• [QUÉ HACER]:
Por favor, ¿qué novela de Alejandro Dumas menciona el texto sobre el pudor?

• [TEXTO EXTRAÍDO]:
El tobillo de madame de chevreuse
 

Por Leslie Ford, del Trinity College, en Oxford, para Magdalena Reyes Puig
Querida Magdalena

 

Es significativo que el Oxford English Dictionary, de ordinario bastante unívoco, al buscar definir el pudor (modesty), recurra al mosaico y a la pincelada múltiple. 

Califica, por un lado, de pudorosa, a la persona que no alardea de sus propias cualidades, e incluso las valora en poco. Si estuviéramos en una cata de vinos, diríamos que el Dictionary atribuye al pudor notas de humildad.

Pero luego embellece el concepto, dándole un giro inesperado hacia la moderación o, más precisamente (creo que María, mi querida traductora, estará de acuerdo), hacia la frugalidad. 

En su tercera y última acepción (como un eco en el paladar), se dice que el pudor debe incluir, para serlo realmente, un modo, no sólo interior sino también exterior, de corrección y de decencia. 

Sólo en el marco de una personalidad humilde, frugal y decente -templada, dirían resumiendo algunos aristotélicos- puede florecer una inteligencia plena y útil. Debido a lo que los medievales llamaron la “conexio virtutum” , difícilmente puede esperarse nada bueno de caracteres consumidos por la soberbia, la codicia o la impudicia, ni de nosotros mismos si nos dejáramos llevar a esos extremos.
Hoy me gustaría examinar el lado más externo y físico del pudor. Y considerar también la degradación de la sensibilidad que su pérdida, uniformemente acelerada, ha supuesto en estos últimos 100 años. No piense usted que estoy dramatizando de más.

Consideremos, en primer lugar,  de dónde venimos. Tomemos como ejemplo, no a Dickens (pues sería arrimar excesivamente el ascua a nuestra sardina) sino a un autor tan alejado de las buenas costumbres como Alejandro Dumas (1802-1870). No faltan, es cierto, en sus novelas, lo que mi abuela llamaba momentos de alcoba (aunque, me apresuro a decirlo, del todo decepcionantes, de acuerdo a los estándares actuales). Pero hay, en Los Tres Mosqueteros, una escena que dice mucho acerca de la sensibilidad y del pudor de la época.

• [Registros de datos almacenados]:
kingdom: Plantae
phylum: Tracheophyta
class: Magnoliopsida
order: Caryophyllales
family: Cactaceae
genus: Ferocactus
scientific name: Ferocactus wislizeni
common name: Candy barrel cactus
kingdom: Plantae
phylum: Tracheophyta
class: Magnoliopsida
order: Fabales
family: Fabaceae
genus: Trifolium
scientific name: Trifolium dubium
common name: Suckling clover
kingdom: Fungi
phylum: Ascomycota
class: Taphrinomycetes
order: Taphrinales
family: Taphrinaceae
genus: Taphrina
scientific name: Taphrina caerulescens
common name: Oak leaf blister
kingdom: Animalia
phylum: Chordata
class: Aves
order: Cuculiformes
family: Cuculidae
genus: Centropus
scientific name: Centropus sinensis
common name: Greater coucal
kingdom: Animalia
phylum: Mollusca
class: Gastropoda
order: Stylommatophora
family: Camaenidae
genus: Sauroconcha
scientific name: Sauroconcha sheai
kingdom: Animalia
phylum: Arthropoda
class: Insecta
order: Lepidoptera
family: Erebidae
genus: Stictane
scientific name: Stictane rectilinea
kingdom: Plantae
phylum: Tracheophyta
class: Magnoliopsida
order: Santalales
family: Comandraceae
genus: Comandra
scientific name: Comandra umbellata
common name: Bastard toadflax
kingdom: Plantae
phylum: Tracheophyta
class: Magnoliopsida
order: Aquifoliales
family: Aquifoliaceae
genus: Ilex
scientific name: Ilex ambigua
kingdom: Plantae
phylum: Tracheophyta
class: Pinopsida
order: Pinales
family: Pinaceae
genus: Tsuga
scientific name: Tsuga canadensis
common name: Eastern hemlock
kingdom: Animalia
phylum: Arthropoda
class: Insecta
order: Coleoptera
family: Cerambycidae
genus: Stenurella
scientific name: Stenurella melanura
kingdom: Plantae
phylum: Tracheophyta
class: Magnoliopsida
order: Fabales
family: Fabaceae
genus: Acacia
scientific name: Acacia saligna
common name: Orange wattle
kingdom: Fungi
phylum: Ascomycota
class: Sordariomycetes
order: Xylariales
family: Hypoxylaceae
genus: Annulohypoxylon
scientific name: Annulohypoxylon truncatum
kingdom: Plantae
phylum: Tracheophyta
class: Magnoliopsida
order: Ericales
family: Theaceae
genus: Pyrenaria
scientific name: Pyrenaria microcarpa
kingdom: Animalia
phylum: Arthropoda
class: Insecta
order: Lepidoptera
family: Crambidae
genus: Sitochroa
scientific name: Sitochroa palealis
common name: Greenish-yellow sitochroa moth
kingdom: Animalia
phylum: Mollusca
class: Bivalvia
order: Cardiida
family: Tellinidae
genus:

• [ESPACIO DE RESPUESTA]:
Los Tres Mosqueteros.